*Task to complete:* Quote word for word everything from the line that contains "12:00-17:59" down to the last of the items, including both ends.

*Study material:*
== Segment start ==

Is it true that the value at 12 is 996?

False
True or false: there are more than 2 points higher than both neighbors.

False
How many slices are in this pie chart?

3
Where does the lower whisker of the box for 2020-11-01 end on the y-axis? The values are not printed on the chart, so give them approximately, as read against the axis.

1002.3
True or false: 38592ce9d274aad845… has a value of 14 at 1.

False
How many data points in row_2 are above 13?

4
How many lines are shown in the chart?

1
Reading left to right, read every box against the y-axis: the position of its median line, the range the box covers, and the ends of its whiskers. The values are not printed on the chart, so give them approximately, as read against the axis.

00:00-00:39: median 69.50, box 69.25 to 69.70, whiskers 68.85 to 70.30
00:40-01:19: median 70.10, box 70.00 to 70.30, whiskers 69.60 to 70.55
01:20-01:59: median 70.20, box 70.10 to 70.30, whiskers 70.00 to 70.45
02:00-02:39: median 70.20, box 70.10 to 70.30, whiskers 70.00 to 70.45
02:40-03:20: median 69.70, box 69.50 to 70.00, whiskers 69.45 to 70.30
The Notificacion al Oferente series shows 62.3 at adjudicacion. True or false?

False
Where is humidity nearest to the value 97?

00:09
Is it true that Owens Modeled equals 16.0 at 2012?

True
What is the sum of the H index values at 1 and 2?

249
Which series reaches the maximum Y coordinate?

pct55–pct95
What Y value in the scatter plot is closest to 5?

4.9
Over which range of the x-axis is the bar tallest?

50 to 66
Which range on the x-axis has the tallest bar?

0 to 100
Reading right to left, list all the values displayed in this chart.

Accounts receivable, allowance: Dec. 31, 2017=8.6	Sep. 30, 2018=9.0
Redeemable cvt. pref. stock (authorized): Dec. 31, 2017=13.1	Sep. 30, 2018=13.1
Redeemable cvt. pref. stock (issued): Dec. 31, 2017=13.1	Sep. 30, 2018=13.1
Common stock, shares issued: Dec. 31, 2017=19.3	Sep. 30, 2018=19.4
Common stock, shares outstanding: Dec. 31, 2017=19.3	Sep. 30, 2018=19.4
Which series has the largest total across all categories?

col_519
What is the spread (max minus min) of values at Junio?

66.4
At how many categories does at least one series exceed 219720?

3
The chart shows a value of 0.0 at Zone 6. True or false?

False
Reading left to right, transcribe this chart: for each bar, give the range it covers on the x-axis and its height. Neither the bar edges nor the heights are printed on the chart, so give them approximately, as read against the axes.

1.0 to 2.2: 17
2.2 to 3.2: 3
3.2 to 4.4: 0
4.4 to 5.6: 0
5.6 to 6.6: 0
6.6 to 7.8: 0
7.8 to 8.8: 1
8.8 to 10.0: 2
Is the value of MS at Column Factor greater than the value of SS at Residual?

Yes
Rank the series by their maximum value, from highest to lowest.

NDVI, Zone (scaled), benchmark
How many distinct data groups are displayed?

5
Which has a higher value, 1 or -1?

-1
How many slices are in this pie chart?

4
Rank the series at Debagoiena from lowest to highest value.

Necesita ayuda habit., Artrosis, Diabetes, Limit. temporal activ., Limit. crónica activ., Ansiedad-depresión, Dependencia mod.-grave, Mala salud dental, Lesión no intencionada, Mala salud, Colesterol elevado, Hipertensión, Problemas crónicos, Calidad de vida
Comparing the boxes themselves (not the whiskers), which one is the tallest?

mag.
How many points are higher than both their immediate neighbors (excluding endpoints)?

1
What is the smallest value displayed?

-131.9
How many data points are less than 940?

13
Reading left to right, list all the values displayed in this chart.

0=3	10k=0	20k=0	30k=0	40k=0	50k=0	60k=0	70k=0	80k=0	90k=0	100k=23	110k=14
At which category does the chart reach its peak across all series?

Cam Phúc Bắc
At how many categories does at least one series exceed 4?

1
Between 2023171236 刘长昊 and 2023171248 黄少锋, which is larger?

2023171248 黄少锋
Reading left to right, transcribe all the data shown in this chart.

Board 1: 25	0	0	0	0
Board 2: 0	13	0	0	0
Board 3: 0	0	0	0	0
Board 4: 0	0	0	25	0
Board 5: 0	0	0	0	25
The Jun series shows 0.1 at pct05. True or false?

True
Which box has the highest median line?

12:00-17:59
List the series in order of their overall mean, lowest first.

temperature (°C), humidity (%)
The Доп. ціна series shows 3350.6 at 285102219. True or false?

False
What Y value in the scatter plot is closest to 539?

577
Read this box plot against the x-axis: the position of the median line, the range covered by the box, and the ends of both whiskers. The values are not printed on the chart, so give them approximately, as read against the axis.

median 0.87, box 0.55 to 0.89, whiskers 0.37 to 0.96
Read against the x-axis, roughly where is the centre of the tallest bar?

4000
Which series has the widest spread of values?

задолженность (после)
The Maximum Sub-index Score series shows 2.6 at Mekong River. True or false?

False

== Segment end ==

*Solution:*
12:00-17:59
List the series in order of their overall mean, lowest first.

temperature (°C), humidity (%)
The Доп. ціна series shows 3350.6 at 285102219. True or false?

False
What Y value in the scatter plot is closest to 539?

577
Read this box plot against the x-axis: the position of the median line, the range covered by the box, and the ends of both whiskers. The values are not printed on the chart, so give them approximately, as read against the axis.

median 0.87, box 0.55 to 0.89, whiskers 0.37 to 0.96
Read against the x-axis, roughly where is the centre of the tallest bar?

4000
Which series has the widest spread of values?

задолженность (после)
The Maximum Sub-index Score series shows 2.6 at Mekong River. True or false?

False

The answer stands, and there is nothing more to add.